Tell us about an important moment in your career.
In 2017, I was the recipient of the David C. Driskell Prize in recognition of my contributions to the field of African American art history. Awarded yearly by the High Museum of Art, the prize is named for David C. Driskell, an artist and groundbreaking scholar of the African Diaspora. Past winners include scholar Kellie Jones, curator Franklin Sirmans, and artist Mark Bradford. Receiving such an honor at such a pivotal point in my career was truly a humbling and exciting experience.
Can you share a highlight from your time at CAAM?

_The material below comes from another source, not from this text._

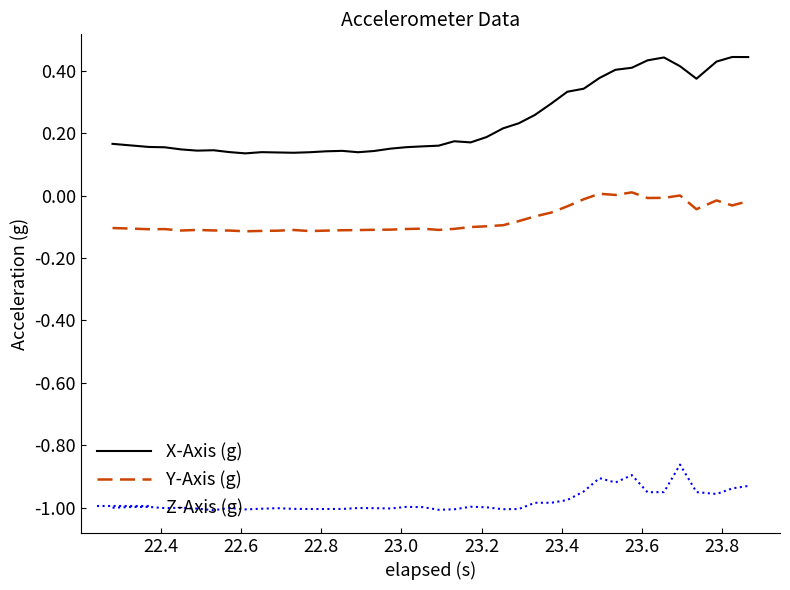

True or false: Z-Axis (g) and X-Axis (g) intersect in this chart.

False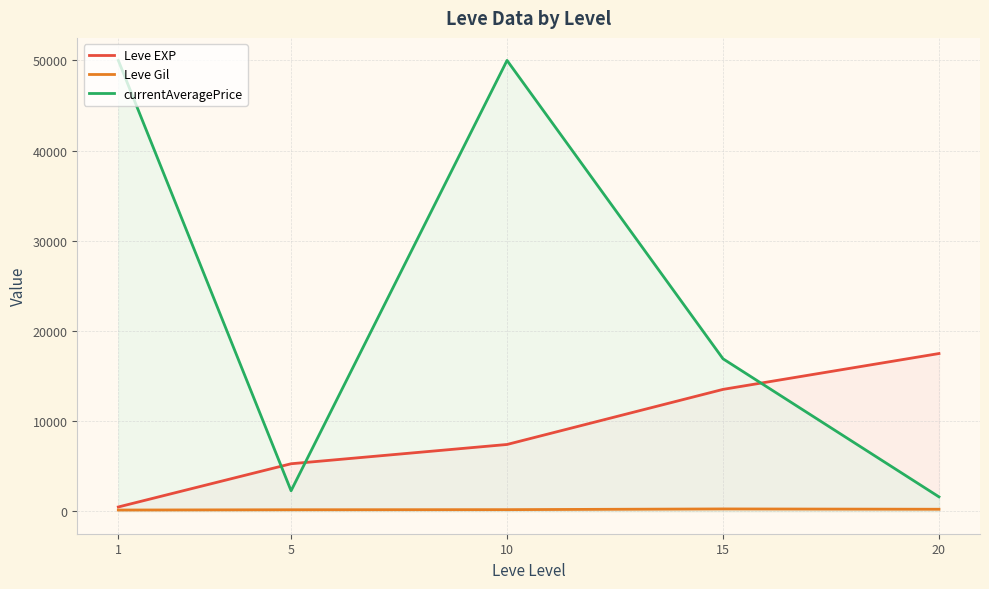

True or false: Leve Gil has more than 0 interior local peaks.

True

I joined as deputy director and oversaw curatorial, education, marketing, and the website. It was really exciting to be back in my hometown and being able to assess where the needs were, especially in light of how the city was changing. While I was extremely proud to oversee the rebrand of the museum or launch the new website, seeing the museum activated in new ways really meant a lot to me. For example, we restructured openings to be seasonal. We dubbed it “Can’t Stop, Won’t Stop!” and brought DJs and food trucks so we could make the evening an entire experience. The openings brought together 1,500 to 2,000 people and they were all having a good time. The idea is that it’s about discovery. Maybe you’re coming for the food trucks or the DJ, but then you discover an artist and another exhibition. People were coming up to me, saying, “I didn’t even know about this artist,” or “I had no idea about this moment in history.” People came into the museum and saw it as a safe space, and they felt that the museum was giving them permission to agree or disagree with what was on view. That was a super proud moment for me.
What attracted you to LACMA?
I have a long personal history with LACMA. My great uncle was a museum guard who brought my mom to the King Tut exhibition in 1975. What really appealed to me was how LACMA has been making real inroads in communities and providing crucial arts education to kids throughout the county. A trip to Wilshire Boulevard is hard for a lot of people, and the reality is that people may not be able to make it to LACMA on a consistent basis. I love that families and adults can get an introduction to art at a library we serve or at the gallery at Charles White Elementary School. These smaller spaces meet a resident—who maybe isn’t as comfortable going to a museum—halfway, in addition to providing much-needed access to art in various communities. The fact that LACMA has made this kind of commitment to providing these resources made me really excited to join the team, especially being a woman of color. I recognize that people of color are often not encouraged to go to museums or provided with access to different arts activities. I grew up in South L.A., so it’s also really exciting to me that LACMA is going to have a footprint there and in other parts of the city.